*** Opening of EXTRACTED INFORMATION ***
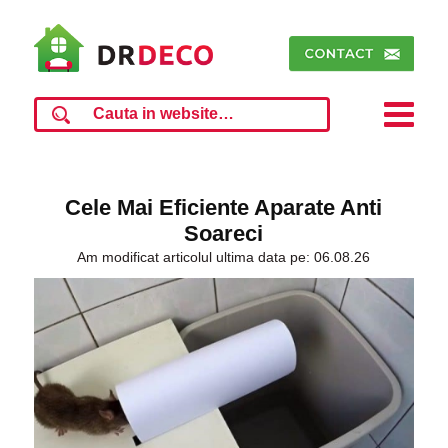
Cele Mai Eficiente Aparate Anti
Soareci
Am modificat articolul ultima data pe: 06.08.26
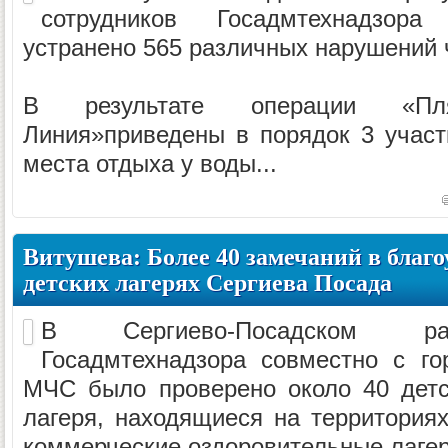
сотрудников Госадмтехнадзора
устранено 565 различных нарушений 
В результате операции «П
Линия»приведены в порядок 3 участ
места отдыха у воды...
Витушева: Более 40 замечаний в благо
детских лагерях Сергиева Посада
В Сергиево-Посадском ра
Госадмтехнадзора совместно с го
МЧС было проверено около 40 детс
лагеря, находящиеся на территориях
коммерческие оздоровительные лагер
*** Close of EXTRACTED INFORMATION ***
**YOUR GOAL**:
A word-for-word repetition of the data above, without pictures, is the expected answer.

**COMPLETED EXERCISE**:
Cele Mai Eficiente Aparate Anti
Soareci
Am modificat articolul ultima data pe: 06.08.26
сотрудников Госадмтехнадзора
устранено 565 различных нарушений 
В результате операции «П
Линия»приведены в порядок 3 участ
места отдыха у воды...
Витушева: Более 40 замечаний в благо
детских лагерях Сергиева Посада
В Сергиево-Посадском ра
Госадмтехнадзора совместно с го
МЧС было проверено около 40 детс
лагеря, находящиеся на территориях
коммерческие оздоровительные лагер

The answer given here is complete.